= Beginning of Section =

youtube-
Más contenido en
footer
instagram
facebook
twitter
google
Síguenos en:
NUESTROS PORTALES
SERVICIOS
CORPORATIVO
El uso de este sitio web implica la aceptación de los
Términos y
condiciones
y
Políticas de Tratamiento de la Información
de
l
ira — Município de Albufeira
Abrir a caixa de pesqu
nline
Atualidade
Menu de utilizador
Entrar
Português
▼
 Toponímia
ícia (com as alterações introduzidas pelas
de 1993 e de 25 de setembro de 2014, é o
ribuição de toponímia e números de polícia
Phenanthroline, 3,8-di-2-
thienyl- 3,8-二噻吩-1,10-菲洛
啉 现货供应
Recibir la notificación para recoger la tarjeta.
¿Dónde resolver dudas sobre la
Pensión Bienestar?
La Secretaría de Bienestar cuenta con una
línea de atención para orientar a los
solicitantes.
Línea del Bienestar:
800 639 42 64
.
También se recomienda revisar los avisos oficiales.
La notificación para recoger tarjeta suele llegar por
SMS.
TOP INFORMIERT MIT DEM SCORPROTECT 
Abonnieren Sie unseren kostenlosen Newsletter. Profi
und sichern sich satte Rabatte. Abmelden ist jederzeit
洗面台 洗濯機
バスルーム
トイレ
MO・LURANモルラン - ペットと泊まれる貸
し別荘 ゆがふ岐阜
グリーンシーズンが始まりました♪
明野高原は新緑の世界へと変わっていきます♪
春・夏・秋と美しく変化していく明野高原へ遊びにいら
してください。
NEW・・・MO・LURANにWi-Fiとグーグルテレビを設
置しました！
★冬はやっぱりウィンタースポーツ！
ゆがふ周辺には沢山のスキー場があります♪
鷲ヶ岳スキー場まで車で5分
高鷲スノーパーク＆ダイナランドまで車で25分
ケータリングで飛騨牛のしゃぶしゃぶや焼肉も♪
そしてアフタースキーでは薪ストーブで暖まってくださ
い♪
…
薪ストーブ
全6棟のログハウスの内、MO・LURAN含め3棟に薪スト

= End of Section =

— EXERCISE DESCRIPTION —
Reproduce every line of the data above verbatim, in the same order.

— EXERCISE ANSWER —
youtube-
Más contenido en
footer
instagram
facebook
twitter
google
Síguenos en:
NUESTROS PORTALES
SERVICIOS
CORPORATIVO
El uso de este sitio web implica la aceptación de los
Términos y
condiciones
y
Políticas de Tratamiento de la Información
de
l
ira — Município de Albufeira
Abrir a caixa de pesqu
nline
Atualidade
Menu de utilizador
Entrar
Português
▼
 Toponímia
ícia (com as alterações introduzidas pelas
de 1993 e de 25 de setembro de 2014, é o
ribuição de toponímia e números de polícia
Phenanthroline, 3,8-di-2-
thienyl- 3,8-二噻吩-1,10-菲洛
啉 现货供应
Recibir la notificación para recoger la tarjeta.
¿Dónde resolver dudas sobre la
Pensión Bienestar?
La Secretaría de Bienestar cuenta con una
línea de atención para orientar a los
solicitantes.
Línea del Bienestar:
800 639 42 64
.
También se recomienda revisar los avisos oficiales.
La notificación para recoger tarjeta suele llegar por
SMS.
TOP INFORMIERT MIT DEM SCORPROTECT 
Abonnieren Sie unseren kostenlosen Newsletter. Profi
und sichern sich satte Rabatte. Abmelden ist jederzeit
洗面台 洗濯機
バスルーム
トイレ
MO・LURANモルラン - ペットと泊まれる貸
し別荘 ゆがふ岐阜
グリーンシーズンが始まりました♪
明野高原は新緑の世界へと変わっていきます♪
春・夏・秋と美しく変化していく明野高原へ遊びにいら
してください。
NEW・・・MO・LURANにWi-Fiとグーグルテレビを設
置しました！
★冬はやっぱりウィンタースポーツ！
ゆがふ周辺には沢山のスキー場があります♪
鷲ヶ岳スキー場まで車で5分
高鷲スノーパーク＆ダイナランドまで車で25分
ケータリングで飛騨牛のしゃぶしゃぶや焼肉も♪
そしてアフタースキーでは薪ストーブで暖まってくださ
い♪
…
薪ストーブ
全6棟のログハウスの内、MO・LURAN含め3棟に薪スト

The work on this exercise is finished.